- **SOURCE TEXT**
+ + + +

Kuch Meetha Ho Jaaye?

Ever woken up in the middle of the night craving for sweets? Naah, I do not mean the American cheese cake or the Black Forest cake, but the typical Indian mithai? I never buy sweets from the Indian stores. Naah, it is not what you are thinking about weight watching and all that crap. I had once bought 10 laddus in all of 4 varieties on a Friday evening, wanting to share it with my wife. The entire weekend I had spent dipped in bucketful of guilt, having eaten all the laddus even before the poor laddus got the chance to see a new week.


People have a sweet tooth. I claim that all my 28 teeth are sweet. And of all the days, I had to crave for sweets when I didn’t even have milk at home. Had it been a kid craving for sweets and throwing a tantrum, I would have pacified it with something else to divert its attention. But how to pacify the kid in me that refused to let go without having something sweet?

+ + + +

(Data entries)
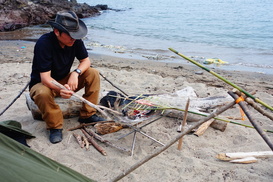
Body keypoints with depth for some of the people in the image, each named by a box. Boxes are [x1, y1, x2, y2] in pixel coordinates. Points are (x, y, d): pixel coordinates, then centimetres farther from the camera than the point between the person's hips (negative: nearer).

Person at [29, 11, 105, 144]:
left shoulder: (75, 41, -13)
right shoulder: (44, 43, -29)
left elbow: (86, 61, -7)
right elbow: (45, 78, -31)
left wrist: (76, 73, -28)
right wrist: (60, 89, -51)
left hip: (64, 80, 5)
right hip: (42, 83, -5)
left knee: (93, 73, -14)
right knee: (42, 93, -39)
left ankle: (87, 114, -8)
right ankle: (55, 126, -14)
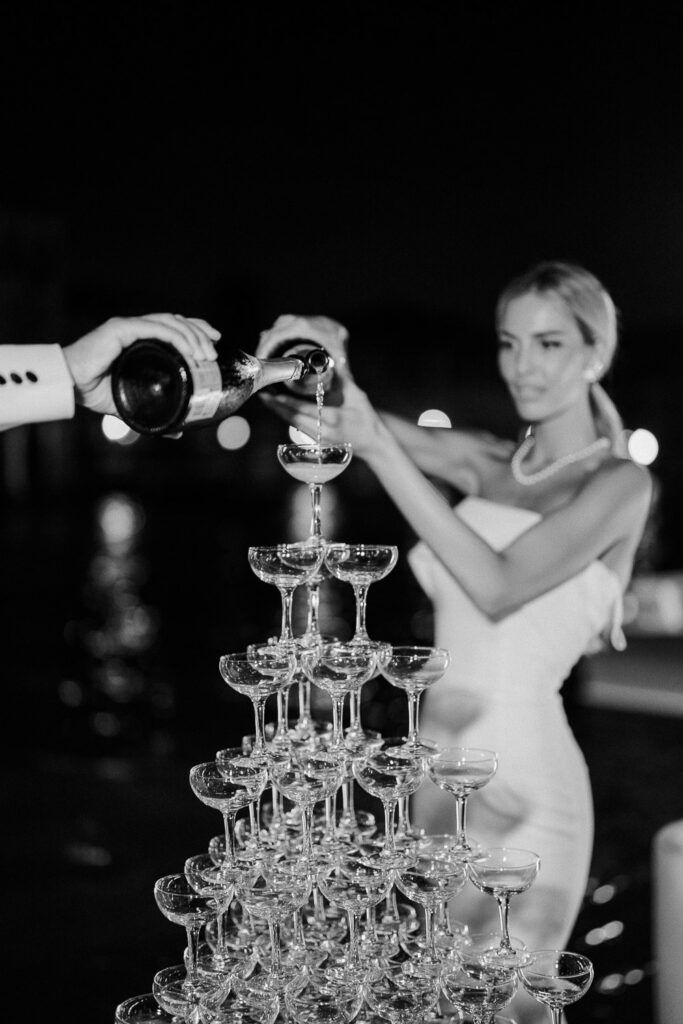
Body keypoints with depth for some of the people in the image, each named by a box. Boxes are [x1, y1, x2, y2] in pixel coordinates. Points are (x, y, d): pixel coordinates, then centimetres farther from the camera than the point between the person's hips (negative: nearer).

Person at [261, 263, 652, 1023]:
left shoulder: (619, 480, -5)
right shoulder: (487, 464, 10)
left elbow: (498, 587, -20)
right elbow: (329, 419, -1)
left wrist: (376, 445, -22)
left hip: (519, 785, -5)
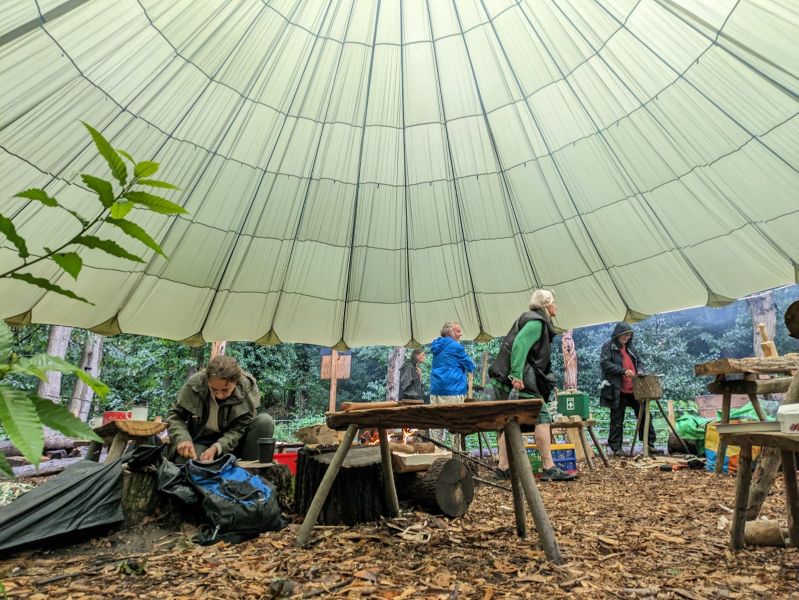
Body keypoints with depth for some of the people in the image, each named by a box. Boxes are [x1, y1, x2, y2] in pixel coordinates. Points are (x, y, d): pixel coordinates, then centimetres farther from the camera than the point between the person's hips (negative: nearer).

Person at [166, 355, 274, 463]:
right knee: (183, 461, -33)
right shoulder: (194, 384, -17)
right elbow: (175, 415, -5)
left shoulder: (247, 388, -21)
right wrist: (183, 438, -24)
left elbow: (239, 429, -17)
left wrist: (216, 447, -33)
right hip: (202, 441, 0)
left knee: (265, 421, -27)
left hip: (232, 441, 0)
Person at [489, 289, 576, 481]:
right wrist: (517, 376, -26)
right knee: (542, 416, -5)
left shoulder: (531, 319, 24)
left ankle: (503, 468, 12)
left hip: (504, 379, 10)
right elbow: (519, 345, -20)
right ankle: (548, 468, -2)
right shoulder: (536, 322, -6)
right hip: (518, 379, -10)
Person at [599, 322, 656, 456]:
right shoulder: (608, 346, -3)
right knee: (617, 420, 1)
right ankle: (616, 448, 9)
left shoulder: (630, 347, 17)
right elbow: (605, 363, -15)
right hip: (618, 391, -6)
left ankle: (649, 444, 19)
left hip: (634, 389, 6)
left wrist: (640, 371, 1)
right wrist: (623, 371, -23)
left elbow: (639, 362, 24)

+ + + +

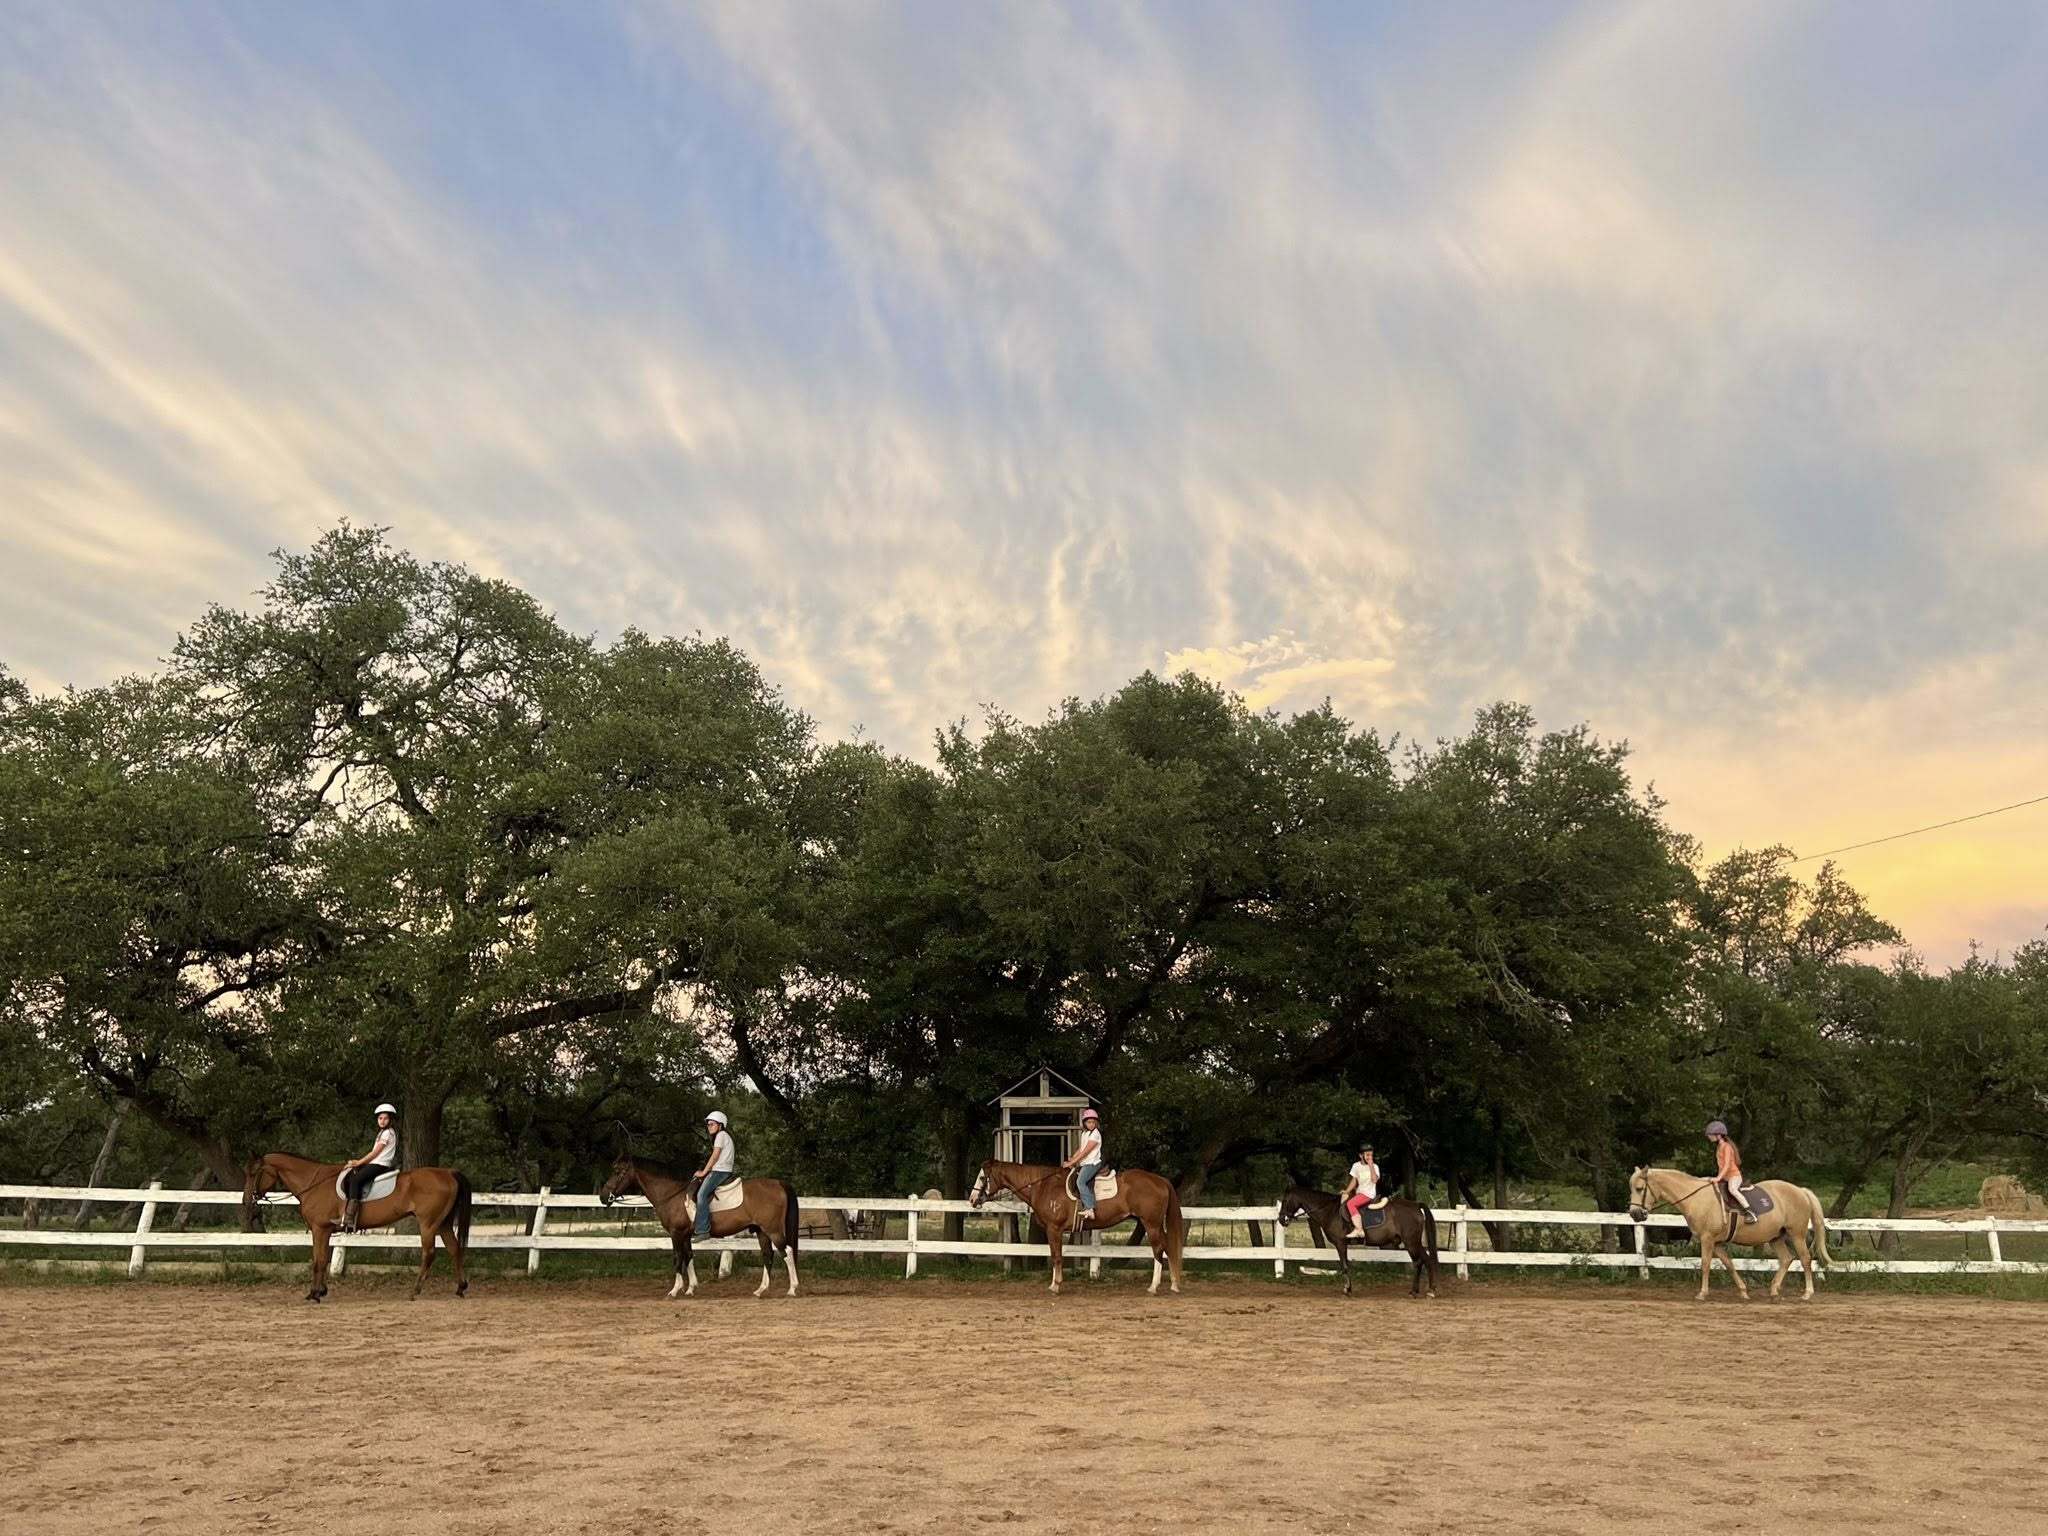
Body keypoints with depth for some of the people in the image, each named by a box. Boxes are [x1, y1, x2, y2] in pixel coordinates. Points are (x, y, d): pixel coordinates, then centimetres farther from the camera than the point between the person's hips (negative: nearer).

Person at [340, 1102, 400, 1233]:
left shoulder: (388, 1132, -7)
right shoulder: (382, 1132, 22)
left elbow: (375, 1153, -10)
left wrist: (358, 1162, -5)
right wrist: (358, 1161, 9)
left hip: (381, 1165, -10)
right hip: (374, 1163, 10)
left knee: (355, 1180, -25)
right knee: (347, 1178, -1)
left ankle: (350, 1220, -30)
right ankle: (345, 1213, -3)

+ + + +

- **LIST OF TASKS**
1. In the post about craving sweets, how many laddus did the writer once buy on a Friday evening?
2. From the post about craving sweets, return the passage starting with "Kuch Meetha Ho" and going on through "a new week.".
Work only from the post about craving sweets, not from the entries.

- **SOLUTION SET**
1. Ten laddus, in four varieties.

2.
Kuch Meetha Ho Jaaye?

Ever woken up in the middle of the night craving for sweets? Naah, I do not mean the American cheese cake or the Black Forest cake, but the typical Indian mithai? I never buy sweets from the Indian stores. Naah, it is not what you are thinking about weight watching and all that crap. I had once bought 10 laddus in all of 4 varieties on a Friday evening, wanting to share it with my wife. The entire weekend I had spent dipped in bucketful of guilt, having eaten all the laddus even before the poor laddus got the chance to see a new week.